> **EXERCISE REQUIREMENTS**: From the data below, extract every line that contains the string "left" and reproduce each one verbatim.
————
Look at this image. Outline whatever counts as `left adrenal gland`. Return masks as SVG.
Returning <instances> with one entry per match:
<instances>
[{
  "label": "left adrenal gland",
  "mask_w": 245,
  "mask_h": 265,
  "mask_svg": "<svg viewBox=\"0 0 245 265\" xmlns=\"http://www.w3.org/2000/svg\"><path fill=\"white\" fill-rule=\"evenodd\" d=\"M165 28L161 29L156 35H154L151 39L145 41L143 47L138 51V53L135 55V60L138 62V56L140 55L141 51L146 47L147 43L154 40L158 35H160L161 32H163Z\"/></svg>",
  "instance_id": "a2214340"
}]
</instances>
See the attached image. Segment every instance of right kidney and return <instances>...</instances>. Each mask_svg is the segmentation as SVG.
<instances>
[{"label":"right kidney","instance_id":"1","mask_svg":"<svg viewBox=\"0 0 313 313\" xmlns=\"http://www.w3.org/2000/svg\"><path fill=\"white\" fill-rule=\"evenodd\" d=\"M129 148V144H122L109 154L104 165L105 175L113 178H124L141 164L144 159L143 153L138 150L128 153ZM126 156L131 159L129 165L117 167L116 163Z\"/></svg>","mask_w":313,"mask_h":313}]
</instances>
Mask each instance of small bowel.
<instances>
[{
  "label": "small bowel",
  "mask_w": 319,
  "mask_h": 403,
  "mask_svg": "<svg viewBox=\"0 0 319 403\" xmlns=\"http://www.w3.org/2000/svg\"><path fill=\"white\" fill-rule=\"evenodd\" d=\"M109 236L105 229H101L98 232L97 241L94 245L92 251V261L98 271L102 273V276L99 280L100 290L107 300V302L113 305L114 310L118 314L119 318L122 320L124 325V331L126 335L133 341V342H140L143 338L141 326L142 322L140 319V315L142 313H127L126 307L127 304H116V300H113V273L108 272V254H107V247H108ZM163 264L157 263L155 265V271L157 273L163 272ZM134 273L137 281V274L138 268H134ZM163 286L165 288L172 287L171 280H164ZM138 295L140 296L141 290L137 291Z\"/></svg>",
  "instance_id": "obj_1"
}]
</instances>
————
> **FINAL RESULT**:
Look at this image. Outline whatever counts as `left adrenal gland`. Return masks as SVG.
  "label": "left adrenal gland",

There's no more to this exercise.